Ich fing an zu lachen, musste, kam nicht dagegen an. »Das ist nach sieben Jahren das Erste, was du zu mir sagst?«, fragte ich. »Oh, so ganz nebenbei, ich hab dich auch vermisst.«
»Natürlich habe ich dich vermisst«, sagte sie mit leicht stockender Stimme. »Aber du siehst nun mal abgespannt aus. Hast du genug gegessen?«
»Ich habe anständig gegessen. Zum Gefängnis ist es nur eine Fahrt von zwanzig Minuten, Mom. Du und Dad, ihr hättet mich wenigstens ein einziges Mal besuchen können.«
»Die Vorstellung war uns unangenehm«, sagte sie fast im Flüsterton. Sie machte Anstalten, noch etwas zu sagen, doch es erstarb in ihrer Kehle.
Ich beobachtete, wie sie in der Soße rührte, ihr Körper angespannt, die Augen leblos wie ihr Mund. Ich fragte, wo mein Vater sei.
»Er fühlte sich nicht und hat sich kurz hingelegt.« Sie zögerte. »Ich schau mal nach, ob er wach ist.«
Mein Blick folgte ihr, als sie schnurstracks Richtung Schlafzimmer ging. Sie schloss die Tür hinter sich. Sie bemühten sich, leise zu sprechen, aber die Wände waren dünn und ich konnte das Meiste von dem, was sie sagten, verstehen.
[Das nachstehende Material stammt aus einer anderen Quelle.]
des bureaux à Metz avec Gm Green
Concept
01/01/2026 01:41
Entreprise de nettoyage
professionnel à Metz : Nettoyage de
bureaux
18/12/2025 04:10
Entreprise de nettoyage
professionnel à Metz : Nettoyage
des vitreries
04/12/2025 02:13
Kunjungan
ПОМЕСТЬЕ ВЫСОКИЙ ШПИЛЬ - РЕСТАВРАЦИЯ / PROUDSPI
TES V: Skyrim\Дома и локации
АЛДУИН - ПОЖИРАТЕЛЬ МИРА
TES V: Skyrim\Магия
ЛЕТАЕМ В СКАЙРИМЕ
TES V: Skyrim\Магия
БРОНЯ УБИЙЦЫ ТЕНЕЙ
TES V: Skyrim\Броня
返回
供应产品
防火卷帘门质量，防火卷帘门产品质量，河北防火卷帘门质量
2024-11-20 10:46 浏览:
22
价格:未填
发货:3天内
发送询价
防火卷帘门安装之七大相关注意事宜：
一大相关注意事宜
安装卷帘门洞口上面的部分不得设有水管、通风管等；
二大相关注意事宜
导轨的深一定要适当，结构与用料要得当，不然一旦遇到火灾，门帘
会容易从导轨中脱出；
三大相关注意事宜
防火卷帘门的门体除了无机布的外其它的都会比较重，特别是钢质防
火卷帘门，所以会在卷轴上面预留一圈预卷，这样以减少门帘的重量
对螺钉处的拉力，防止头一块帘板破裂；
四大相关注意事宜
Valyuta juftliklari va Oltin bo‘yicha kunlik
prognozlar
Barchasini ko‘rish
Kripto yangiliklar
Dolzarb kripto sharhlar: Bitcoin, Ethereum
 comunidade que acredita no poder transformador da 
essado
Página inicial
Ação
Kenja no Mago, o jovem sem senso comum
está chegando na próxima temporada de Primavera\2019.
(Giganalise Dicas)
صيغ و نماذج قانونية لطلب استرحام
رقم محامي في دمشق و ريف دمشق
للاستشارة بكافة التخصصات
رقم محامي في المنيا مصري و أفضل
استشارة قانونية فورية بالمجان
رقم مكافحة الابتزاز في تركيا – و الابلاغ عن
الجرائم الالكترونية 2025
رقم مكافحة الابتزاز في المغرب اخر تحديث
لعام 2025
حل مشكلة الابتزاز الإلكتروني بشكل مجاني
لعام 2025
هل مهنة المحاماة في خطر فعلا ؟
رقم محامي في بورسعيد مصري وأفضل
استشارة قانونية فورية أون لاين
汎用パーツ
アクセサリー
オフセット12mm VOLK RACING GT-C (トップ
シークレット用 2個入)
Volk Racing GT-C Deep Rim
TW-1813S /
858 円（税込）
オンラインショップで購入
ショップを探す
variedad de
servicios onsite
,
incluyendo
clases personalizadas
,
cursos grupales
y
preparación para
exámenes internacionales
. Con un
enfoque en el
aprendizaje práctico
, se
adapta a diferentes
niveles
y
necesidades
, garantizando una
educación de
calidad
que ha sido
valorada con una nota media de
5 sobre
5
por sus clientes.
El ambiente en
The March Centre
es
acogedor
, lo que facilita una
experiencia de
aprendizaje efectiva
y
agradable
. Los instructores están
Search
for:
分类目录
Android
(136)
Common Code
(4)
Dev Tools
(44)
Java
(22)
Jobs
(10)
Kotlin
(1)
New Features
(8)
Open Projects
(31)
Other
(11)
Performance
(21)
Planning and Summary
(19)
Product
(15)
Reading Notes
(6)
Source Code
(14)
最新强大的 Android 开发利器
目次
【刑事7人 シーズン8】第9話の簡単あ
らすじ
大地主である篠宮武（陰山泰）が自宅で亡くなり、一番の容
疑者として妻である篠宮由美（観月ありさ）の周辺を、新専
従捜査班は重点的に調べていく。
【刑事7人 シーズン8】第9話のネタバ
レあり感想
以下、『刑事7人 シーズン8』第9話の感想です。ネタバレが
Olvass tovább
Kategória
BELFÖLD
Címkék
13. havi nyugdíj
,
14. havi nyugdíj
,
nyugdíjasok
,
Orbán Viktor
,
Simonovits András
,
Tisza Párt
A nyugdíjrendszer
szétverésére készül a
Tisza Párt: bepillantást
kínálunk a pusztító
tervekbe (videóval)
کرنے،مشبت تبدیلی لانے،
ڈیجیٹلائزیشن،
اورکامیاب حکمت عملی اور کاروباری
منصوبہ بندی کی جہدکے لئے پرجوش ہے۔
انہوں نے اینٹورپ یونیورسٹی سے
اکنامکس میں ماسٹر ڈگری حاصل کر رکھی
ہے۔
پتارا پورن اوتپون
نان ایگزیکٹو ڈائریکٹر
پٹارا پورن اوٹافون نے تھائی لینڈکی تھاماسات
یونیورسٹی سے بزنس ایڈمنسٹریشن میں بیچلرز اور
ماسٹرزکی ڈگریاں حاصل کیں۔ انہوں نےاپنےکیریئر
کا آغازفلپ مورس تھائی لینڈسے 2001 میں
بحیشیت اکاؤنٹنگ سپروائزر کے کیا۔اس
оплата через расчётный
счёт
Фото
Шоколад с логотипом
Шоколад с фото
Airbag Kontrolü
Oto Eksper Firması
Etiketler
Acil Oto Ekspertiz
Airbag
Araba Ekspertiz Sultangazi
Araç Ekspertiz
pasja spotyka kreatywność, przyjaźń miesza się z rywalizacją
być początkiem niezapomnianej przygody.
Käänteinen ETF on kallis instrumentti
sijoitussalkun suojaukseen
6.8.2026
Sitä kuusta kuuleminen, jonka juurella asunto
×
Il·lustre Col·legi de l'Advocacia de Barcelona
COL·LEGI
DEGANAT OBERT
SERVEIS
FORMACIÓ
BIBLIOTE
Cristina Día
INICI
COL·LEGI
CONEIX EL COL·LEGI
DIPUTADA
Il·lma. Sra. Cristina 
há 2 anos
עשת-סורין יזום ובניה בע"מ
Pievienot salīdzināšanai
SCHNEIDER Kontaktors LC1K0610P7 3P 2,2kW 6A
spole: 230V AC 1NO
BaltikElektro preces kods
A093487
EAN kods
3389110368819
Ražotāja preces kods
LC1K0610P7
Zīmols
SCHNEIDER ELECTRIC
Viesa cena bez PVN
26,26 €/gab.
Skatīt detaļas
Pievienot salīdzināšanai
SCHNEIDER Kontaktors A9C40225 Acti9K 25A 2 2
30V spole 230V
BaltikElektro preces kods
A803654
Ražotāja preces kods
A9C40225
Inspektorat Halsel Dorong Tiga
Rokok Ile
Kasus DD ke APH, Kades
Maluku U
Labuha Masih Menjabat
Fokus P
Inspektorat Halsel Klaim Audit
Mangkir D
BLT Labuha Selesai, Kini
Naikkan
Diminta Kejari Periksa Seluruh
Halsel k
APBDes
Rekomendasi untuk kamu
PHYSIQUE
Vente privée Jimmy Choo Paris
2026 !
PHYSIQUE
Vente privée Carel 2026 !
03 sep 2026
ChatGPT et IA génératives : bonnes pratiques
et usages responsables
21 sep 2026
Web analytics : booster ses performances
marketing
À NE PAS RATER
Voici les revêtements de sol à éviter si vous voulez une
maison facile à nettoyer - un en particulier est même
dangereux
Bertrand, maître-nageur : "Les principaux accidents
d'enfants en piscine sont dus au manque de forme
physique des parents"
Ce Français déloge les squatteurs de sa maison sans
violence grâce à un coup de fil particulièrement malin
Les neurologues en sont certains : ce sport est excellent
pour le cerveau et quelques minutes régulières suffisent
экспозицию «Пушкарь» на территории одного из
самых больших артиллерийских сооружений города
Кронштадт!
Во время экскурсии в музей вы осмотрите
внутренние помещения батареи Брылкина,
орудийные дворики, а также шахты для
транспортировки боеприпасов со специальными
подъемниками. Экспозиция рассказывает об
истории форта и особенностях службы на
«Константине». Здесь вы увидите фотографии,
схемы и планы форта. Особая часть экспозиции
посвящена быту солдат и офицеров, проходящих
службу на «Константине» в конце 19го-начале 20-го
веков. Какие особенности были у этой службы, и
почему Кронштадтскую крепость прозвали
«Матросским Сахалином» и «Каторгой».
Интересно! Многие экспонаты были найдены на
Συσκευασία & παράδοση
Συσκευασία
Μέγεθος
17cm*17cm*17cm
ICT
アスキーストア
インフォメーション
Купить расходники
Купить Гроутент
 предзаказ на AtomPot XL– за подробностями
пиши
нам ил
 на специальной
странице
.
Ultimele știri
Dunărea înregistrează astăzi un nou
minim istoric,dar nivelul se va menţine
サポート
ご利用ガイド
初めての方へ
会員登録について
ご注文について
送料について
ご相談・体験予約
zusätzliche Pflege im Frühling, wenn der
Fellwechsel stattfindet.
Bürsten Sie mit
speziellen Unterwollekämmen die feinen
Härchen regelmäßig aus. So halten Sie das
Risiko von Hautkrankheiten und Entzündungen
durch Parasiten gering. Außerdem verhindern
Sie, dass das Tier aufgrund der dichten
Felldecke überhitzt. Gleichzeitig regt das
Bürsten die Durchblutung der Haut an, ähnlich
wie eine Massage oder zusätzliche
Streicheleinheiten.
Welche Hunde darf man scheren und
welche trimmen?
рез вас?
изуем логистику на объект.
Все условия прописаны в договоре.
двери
»Dein Sohn ist nach Hause gekommen. Er ist gerade in der Küche.«
»Könntest du bitte leiser sprechen? Joey kann dich hören.«
»Die Tür ist zu. Er wird mich nicht hören. Ich möchte, dass wir beide da draußen sind.«
»Ich bin müde. Lass mich noch ein wenig ruhen.«
»Oh, nein, das wirst du nicht. Du kommst jetzt mit mir in die Küche!«
»Herrgott, Irma, er ist dein Sohn. Er wird dich schon nicht beißen.«
»Ich will, dass du mit mir in die Küche kommst. Immerhin hast du darauf bestanden, dass er hierbleibt!«
»Schon gut, schon gut.«
Ich hörte ihn aus dem Bett steigen. Die Tür ging auf und meine Mutter erschien, meinen Vater im Schlepptau. Er lächelte mich an, ein dünnes Lächeln, als er an mir vorbei zur Spüle ging, wo er einen Teekessel mit Wasser füllte. Meine Mutter machte sich wieder ans Rühren der Soße. Ich sah mir das vielleicht eine Minute an und erklärte ihnen dann, dass ich noch weggehen würde.
»Du wirst nicht gemeinsam mit uns zu Abend essen?«, fragte sie überrascht.
»Ich denke nicht. Später bin ich ja wieder da.«
»Warum willst du nicht mit uns essen? Ich mache dicke Makkaroni und Fleischklößchen.«
»Lieber nicht, vor allem wenn ihr beide euch meinetwegen so ungeheuer schämt.«
»Führ dich nicht so auf«, blaffte sie mich an. »Wie sollen wir uns deiner Meinung nach fühlen, nach alldem, was du gemacht hast?« Mein Vater sah von seinem Teekessel auf, aber er schwieg.
Ich musste hier raus – ich spürte, dass meine Hände anfingen zu zittern. Als ich mich zum Gehen wandte, hörte ich meine Mutter meinen Namen rufen.
»Bleib zum Abendessen«, sagte sie. »Du solltest heute Abend nicht unterwegs sein, Joey. Heute war ein Artikel in der Zeitung, dass du entlassen wurdest und darüber, was passiert ist. Auf der Titelseite haben sie ein Foto von dir gebracht. Es wäre besser, wenn du nicht in die Stadt gehen würdest.«
Ich starrte meine Eltern eine ganze Weile an, kaum fähig, einen von beiden wiederzuerkennen. Dann drehte ich mich um und verließ diesen Ort so schnell wie möglich.